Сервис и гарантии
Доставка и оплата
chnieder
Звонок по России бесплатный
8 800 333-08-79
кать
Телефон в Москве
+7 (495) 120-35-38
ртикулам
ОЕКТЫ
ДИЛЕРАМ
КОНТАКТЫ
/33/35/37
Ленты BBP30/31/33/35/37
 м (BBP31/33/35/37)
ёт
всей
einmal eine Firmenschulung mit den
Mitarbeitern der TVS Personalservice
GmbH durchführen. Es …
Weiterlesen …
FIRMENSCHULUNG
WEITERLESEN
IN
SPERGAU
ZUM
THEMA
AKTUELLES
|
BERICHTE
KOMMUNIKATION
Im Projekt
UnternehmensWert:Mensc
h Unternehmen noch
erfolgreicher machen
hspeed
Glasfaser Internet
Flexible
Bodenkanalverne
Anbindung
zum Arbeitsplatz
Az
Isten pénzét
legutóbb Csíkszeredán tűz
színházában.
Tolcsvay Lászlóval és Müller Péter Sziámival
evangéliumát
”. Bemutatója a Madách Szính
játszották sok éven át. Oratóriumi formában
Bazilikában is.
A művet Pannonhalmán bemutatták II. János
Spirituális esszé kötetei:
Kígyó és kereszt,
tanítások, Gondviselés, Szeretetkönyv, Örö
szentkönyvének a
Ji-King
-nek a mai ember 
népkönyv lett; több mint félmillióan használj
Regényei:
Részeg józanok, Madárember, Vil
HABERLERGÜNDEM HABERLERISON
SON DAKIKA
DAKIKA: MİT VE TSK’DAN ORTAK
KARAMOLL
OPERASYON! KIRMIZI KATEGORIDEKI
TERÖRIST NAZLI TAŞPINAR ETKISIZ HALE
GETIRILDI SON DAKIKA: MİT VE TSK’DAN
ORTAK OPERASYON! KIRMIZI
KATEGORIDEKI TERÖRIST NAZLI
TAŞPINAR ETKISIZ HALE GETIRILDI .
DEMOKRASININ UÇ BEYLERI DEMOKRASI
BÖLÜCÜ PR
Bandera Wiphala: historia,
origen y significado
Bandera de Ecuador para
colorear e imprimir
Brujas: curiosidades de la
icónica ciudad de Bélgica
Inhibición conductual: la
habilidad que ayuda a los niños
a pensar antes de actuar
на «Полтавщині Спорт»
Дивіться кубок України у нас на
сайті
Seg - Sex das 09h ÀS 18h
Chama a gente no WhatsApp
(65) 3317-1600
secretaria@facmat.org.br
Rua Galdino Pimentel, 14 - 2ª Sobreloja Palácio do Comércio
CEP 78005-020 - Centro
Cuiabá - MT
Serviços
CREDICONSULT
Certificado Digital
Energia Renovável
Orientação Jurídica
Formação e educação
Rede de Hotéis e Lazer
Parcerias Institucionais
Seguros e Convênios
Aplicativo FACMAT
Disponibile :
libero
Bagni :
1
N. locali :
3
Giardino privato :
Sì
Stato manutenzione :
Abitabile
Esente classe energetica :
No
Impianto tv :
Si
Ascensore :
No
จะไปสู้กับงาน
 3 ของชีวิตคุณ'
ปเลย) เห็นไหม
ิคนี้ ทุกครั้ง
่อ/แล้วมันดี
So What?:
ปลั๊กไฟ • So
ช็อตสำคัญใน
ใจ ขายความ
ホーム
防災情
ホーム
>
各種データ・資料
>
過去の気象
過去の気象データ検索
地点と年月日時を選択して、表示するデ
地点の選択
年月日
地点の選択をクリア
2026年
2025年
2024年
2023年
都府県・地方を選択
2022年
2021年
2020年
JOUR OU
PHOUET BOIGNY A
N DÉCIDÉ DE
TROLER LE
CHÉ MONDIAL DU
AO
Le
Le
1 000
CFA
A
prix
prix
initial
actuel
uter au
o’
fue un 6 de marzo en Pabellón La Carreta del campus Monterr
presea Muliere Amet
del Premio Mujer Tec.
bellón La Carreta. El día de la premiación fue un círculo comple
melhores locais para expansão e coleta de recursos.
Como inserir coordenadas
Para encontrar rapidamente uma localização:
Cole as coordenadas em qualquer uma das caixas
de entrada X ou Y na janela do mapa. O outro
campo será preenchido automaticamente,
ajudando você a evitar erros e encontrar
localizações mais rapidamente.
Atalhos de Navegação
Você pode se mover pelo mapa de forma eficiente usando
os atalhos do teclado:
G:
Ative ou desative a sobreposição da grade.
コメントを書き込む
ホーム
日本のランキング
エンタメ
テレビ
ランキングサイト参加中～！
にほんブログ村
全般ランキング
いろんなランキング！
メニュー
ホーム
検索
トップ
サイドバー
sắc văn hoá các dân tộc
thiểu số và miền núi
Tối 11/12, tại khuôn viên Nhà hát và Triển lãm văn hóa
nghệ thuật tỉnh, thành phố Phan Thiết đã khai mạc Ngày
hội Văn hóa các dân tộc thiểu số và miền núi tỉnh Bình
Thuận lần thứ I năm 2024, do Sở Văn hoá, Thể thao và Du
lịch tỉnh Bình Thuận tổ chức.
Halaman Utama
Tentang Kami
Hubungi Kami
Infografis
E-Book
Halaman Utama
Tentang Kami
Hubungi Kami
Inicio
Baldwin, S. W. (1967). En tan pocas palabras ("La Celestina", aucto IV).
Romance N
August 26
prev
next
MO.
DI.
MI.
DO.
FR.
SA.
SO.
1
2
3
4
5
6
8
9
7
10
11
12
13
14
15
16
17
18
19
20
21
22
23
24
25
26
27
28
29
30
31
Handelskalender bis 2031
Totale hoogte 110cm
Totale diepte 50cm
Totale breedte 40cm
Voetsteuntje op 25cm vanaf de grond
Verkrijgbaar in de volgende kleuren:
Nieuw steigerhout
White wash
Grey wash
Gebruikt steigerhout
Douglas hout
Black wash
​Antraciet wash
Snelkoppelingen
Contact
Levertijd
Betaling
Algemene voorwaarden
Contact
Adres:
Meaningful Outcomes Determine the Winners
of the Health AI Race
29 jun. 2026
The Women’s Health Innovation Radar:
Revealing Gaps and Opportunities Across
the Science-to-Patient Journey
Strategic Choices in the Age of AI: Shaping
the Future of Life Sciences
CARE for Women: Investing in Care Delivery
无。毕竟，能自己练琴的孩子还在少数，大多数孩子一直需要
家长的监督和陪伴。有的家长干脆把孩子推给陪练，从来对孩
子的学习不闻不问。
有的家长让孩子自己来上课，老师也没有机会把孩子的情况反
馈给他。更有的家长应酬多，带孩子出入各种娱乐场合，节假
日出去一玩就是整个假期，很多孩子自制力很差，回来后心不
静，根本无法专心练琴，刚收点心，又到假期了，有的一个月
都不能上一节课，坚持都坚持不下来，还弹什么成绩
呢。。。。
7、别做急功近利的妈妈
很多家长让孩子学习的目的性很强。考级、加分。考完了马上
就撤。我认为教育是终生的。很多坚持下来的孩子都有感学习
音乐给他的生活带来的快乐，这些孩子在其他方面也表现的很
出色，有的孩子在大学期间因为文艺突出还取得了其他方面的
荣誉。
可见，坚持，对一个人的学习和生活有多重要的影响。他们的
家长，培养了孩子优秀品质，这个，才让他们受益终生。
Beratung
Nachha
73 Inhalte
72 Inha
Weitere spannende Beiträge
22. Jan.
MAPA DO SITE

= = = = =

*Task item*. Produce an identical printout of the material above.

*Solved problem*.
Сервис и гарантии
Доставка и оплата
chnieder
Звонок по России бесплатный
8 800 333-08-79
кать
Телефон в Москве
+7 (495) 120-35-38
ртикулам
ОЕКТЫ
ДИЛЕРАМ
КОНТАКТЫ
/33/35/37
Ленты BBP30/31/33/35/37
 м (BBP31/33/35/37)
ёт
всей
einmal eine Firmenschulung mit den
Mitarbeitern der TVS Personalservice
GmbH durchführen. Es …
Weiterlesen …
FIRMENSCHULUNG
WEITERLESEN
IN
SPERGAU
ZUM
THEMA
AKTUELLES
|
BERICHTE
KOMMUNIKATION
Im Projekt
UnternehmensWert:Mensc
h Unternehmen noch
erfolgreicher machen
hspeed
Glasfaser Internet
Flexible
Bodenkanalverne
Anbindung
zum Arbeitsplatz
Az
Isten pénzét
legutóbb Csíkszeredán tűz
színházában.
Tolcsvay Lászlóval és Müller Péter Sziámival
evangéliumát
”. Bemutatója a Madách Szính
játszották sok éven át. Oratóriumi formában
Bazilikában is.
A művet Pannonhalmán bemutatták II. János
Spirituális esszé kötetei:
Kígyó és kereszt,
tanítások, Gondviselés, Szeretetkönyv, Örö
szentkönyvének a
Ji-King
-nek a mai ember 
népkönyv lett; több mint félmillióan használj
Regényei:
Részeg józanok, Madárember, Vil
HABERLERGÜNDEM HABERLERISON
SON DAKIKA
DAKIKA: MİT VE TSK’DAN ORTAK
KARAMOLL
OPERASYON! KIRMIZI KATEGORIDEKI
TERÖRIST NAZLI TAŞPINAR ETKISIZ HALE
GETIRILDI SON DAKIKA: MİT VE TSK’DAN
ORTAK OPERASYON! KIRMIZI
KATEGORIDEKI TERÖRIST NAZLI
TAŞPINAR ETKISIZ HALE GETIRILDI .
DEMOKRASININ UÇ BEYLERI DEMOKRASI
BÖLÜCÜ PR
Bandera Wiphala: historia,
origen y significado
Bandera de Ecuador para
colorear e imprimir
Brujas: curiosidades de la
icónica ciudad de Bélgica
Inhibición conductual: la
habilidad que ayuda a los niños
a pensar antes de actuar
на «Полтавщині Спорт»
Дивіться кубок України у нас на
сайті
Seg - Sex das 09h ÀS 18h
Chama a gente no WhatsApp
(65) 3317-1600
secretaria@facmat.org.br
Rua Galdino Pimentel, 14 - 2ª Sobreloja Palácio do Comércio
CEP 78005-020 - Centro
Cuiabá - MT
Serviços
CREDICONSULT
Certificado Digital
Energia Renovável
Orientação Jurídica
Formação e educação
Rede de Hotéis e Lazer
Parcerias Institucionais
Seguros e Convênios
Aplicativo FACMAT
Disponibile :
libero
Bagni :
1
N. locali :
3
Giardino privato :
Sì
Stato manutenzione :
Abitabile
Esente classe energetica :
No
Impianto tv :
Si
Ascensore :
No
จะไปสู้กับงาน
 3 ของชีวิตคุณ'
ปเลย) เห็นไหม
ิคนี้ ทุกครั้ง
่อ/แล้วมันดี
So What?:
ปลั๊กไฟ • So
ช็อตสำคัญใน
ใจ ขายความ
ホーム
防災情
ホーム
>
各種データ・資料
>
過去の気象
過去の気象データ検索
地点と年月日時を選択して、表示するデ
地点の選択
年月日
地点の選択をクリア
2026年
2025年
2024年
2023年
都府県・地方を選択
2022年
2021年
2020年
JOUR OU
PHOUET BOIGNY A
N DÉCIDÉ DE
TROLER LE
CHÉ MONDIAL DU
AO
Le
Le
1 000
CFA
A
prix
prix
initial
actuel
uter au
o’
fue un 6 de marzo en Pabellón La Carreta del campus Monterr
presea Muliere Amet
del Premio Mujer Tec.
bellón La Carreta. El día de la premiación fue un círculo comple
melhores locais para expansão e coleta de recursos.
Como inserir coordenadas
Para encontrar rapidamente uma localização:
Cole as coordenadas em qualquer uma das caixas
de entrada X ou Y na janela do mapa. O outro
campo será preenchido automaticamente,
ajudando você a evitar erros e encontrar
localizações mais rapidamente.
Atalhos de Navegação
Você pode se mover pelo mapa de forma eficiente usando
os atalhos do teclado:
G:
Ative ou desative a sobreposição da grade.
コメントを書き込む
ホーム
日本のランキング
エンタメ
テレビ
ランキングサイト参加中～！
にほんブログ村
全般ランキング
いろんなランキング！
メニュー
ホーム
検索
トップ
サイドバー
sắc văn hoá các dân tộc
thiểu số và miền núi
Tối 11/12, tại khuôn viên Nhà hát và Triển lãm văn hóa
nghệ thuật tỉnh, thành phố Phan Thiết đã khai mạc Ngày
hội Văn hóa các dân tộc thiểu số và miền núi tỉnh Bình
Thuận lần thứ I năm 2024, do Sở Văn hoá, Thể thao và Du
lịch tỉnh Bình Thuận tổ chức.
Halaman Utama
Tentang Kami
Hubungi Kami
Infografis
E-Book
Halaman Utama
Tentang Kami
Hubungi Kami
Inicio
Baldwin, S. W. (1967). En tan pocas palabras ("La Celestina", aucto IV).
Romance N
August 26
prev
next
MO.
DI.
MI.
DO.
FR.
SA.
SO.
1
2
3
4
5
6
8
9
7
10
11
12
13
14
15
16
17
18
19
20
21
22
23
24
25
26
27
28
29
30
31
Handelskalender bis 2031
Totale hoogte 110cm
Totale diepte 50cm
Totale breedte 40cm
Voetsteuntje op 25cm vanaf de grond
Verkrijgbaar in de volgende kleuren:
Nieuw steigerhout
White wash
Grey wash
Gebruikt steigerhout
Douglas hout
Black wash
​Antraciet wash
Snelkoppelingen
Contact
Levertijd
Betaling
Algemene voorwaarden
Contact
Adres:
Meaningful Outcomes Determine the Winners
of the Health AI Race
29 jun. 2026
The Women’s Health Innovation Radar:
Revealing Gaps and Opportunities Across
the Science-to-Patient Journey
Strategic Choices in the Age of AI: Shaping
the Future of Life Sciences
CARE for Women: Investing in Care Delivery
无。毕竟，能自己练琴的孩子还在少数，大多数孩子一直需要
家长的监督和陪伴。有的家长干脆把孩子推给陪练，从来对孩
子的学习不闻不问。
有的家长让孩子自己来上课，老师也没有机会把孩子的情况反
馈给他。更有的家长应酬多，带孩子出入各种娱乐场合，节假
日出去一玩就是整个假期，很多孩子自制力很差，回来后心不
静，根本无法专心练琴，刚收点心，又到假期了，有的一个月
都不能上一节课，坚持都坚持不下来，还弹什么成绩
呢。。。。
7、别做急功近利的妈妈
很多家长让孩子学习的目的性很强。考级、加分。考完了马上
就撤。我认为教育是终生的。很多坚持下来的孩子都有感学习
音乐给他的生活带来的快乐，这些孩子在其他方面也表现的很
出色，有的孩子在大学期间因为文艺突出还取得了其他方面的
荣誉。
可见，坚持，对一个人的学习和生活有多重要的影响。他们的
家长，培养了孩子优秀品质，这个，才让他们受益终生。
Beratung
Nachha
73 Inhalte
72 Inha
Weitere spannende Beiträge
22. Jan.
MAPA DO SITE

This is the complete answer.